Task data

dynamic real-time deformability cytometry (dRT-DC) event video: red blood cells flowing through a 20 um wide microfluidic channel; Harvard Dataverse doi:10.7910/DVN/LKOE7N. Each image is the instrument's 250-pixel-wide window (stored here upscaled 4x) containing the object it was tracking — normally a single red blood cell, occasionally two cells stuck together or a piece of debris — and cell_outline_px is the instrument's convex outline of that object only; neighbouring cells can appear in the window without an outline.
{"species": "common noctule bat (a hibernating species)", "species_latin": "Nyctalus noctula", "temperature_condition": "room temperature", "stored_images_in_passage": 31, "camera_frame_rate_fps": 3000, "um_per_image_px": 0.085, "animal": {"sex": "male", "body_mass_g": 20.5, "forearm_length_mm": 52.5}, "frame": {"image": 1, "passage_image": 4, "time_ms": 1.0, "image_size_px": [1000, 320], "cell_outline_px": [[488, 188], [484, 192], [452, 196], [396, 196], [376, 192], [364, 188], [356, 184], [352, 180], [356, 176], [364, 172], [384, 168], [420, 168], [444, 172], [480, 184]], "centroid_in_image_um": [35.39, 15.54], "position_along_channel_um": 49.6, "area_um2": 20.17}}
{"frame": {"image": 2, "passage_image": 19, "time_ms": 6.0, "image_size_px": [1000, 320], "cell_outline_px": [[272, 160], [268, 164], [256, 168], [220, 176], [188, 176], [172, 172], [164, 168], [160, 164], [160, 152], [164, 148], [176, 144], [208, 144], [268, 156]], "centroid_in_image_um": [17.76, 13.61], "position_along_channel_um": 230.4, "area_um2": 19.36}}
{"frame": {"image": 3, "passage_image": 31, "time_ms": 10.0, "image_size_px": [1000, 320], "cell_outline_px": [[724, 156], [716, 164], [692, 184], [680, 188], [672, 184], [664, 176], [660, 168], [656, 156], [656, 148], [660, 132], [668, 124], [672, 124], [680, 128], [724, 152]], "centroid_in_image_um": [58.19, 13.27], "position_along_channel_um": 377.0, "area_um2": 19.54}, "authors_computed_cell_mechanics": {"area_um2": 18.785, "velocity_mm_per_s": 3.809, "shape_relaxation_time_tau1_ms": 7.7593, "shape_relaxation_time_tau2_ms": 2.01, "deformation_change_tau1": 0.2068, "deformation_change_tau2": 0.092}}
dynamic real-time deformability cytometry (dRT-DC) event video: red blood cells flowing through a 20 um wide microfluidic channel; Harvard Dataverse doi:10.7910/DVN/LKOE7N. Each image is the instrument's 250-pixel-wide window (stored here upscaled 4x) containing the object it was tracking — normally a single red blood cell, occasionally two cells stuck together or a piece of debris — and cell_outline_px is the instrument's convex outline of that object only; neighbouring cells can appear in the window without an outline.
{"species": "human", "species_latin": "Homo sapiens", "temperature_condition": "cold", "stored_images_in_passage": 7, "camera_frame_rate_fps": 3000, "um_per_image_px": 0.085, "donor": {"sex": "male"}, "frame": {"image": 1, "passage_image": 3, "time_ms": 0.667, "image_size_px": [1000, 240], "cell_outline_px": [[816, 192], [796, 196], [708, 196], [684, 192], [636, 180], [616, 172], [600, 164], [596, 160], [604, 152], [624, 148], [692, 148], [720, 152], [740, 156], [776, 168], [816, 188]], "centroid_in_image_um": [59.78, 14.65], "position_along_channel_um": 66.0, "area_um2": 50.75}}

Problem details
Reproduce the listing shown above in its entirety, exactly.

Completed task
dynamic real-time deformability cytometry (dRT-DC) event video: red blood cells flowing through a 20 um wide microfluidic channel; Harvard Dataverse doi:10.7910/DVN/LKOE7N. Each image is the instrument's 250-pixel-wide window (stored here upscaled 4x) containing the object it was tracking — normally a single red blood cell, occasionally two cells stuck together or a piece of debris — and cell_outline_px is the instrument's convex outline of that object only; neighbouring cells can appear in the window without an outline.
{"species": "common noctule bat (a hibernating species)", "species_latin": "Nyctalus noctula", "temperature_condition": "room temperature", "stored_images_in_passage": 31, "camera_frame_rate_fps": 3000, "um_per_image_px": 0.085, "animal": {"sex": "male", "body_mass_g": 20.5, "forearm_length_mm": 52.5}, "frame": {"image": 1, "passage_image": 4, "time_ms": 1.0, "image_size_px": [1000, 320], "cell_outline_px": [[488, 188], [484, 192], [452, 196], [396, 196], [376, 192], [364, 188], [356, 184], [352, 180], [356, 176], [364, 172], [384, 168], [420, 168], [444, 172], [480, 184]], "centroid_in_image_um": [35.39, 15.54], "position_along_channel_um": 49.6, "area_um2": 20.17}}
{"frame": {"image": 2, "passage_image": 19, "time_ms": 6.0, "image_size_px": [1000, 320], "cell_outline_px": [[272, 160], [268, 164], [256, 168], [220, 176], [188, 176], [172, 172], [164, 168], [160, 164], [160, 152], [164, 148], [176, 144], [208, 144], [268, 156]], "centroid_in_image_um": [17.76, 13.61], "position_along_channel_um": 230.4, "area_um2": 19.36}}
{"frame": {"image": 3, "passage_image": 31, "time_ms": 10.0, "image_size_px": [1000, 320], "cell_outline_px": [[724, 156], [716, 164], [692, 184], [680, 188], [672, 184], [664, 176], [660, 168], [656, 156], [656, 148], [660, 132], [668, 124], [672, 124], [680, 128], [724, 152]], "centroid_in_image_um": [58.19, 13.27], "position_along_channel_um": 377.0, "area_um2": 19.54}, "authors_computed_cell_mechanics": {"area_um2": 18.785, "velocity_mm_per_s": 3.809, "shape_relaxation_time_tau1_ms": 7.7593, "shape_relaxation_time_tau2_ms": 2.01, "deformation_change_tau1": 0.2068, "deformation_change_tau2": 0.092}}
dynamic real-time deformability cytometry (dRT-DC) event video: red blood cells flowing through a 20 um wide microfluidic channel; Harvard Dataverse doi:10.7910/DVN/LKOE7N. Each image is the instrument's 250-pixel-wide window (stored here upscaled 4x) containing the object it was tracking — normally a single red blood cell, occasionally two cells stuck together or a piece of debris — and cell_outline_px is the instrument's convex outline of that object only; neighbouring cells can appear in the window without an outline.
{"species": "human", "species_latin": "Homo sapiens", "temperature_condition": "cold", "stored_images_in_passage": 7, "camera_frame_rate_fps": 3000, "um_per_image_px": 0.085, "donor": {"sex": "male"}, "frame": {"image": 1, "passage_image": 3, "time_ms": 0.667, "image_size_px": [1000, 240], "cell_outline_px": [[816, 192], [796, 196], [708, 196], [684, 192], [636, 180], [616, 172], [600, 164], [596, 160], [604, 152], [624, 148], [692, 148], [720, 152], [740, 156], [776, 168], [816, 188]], "centroid_in_image_um": [59.78, 14.65], "position_along_channel_um": 66.0, "area_um2": 50.75}}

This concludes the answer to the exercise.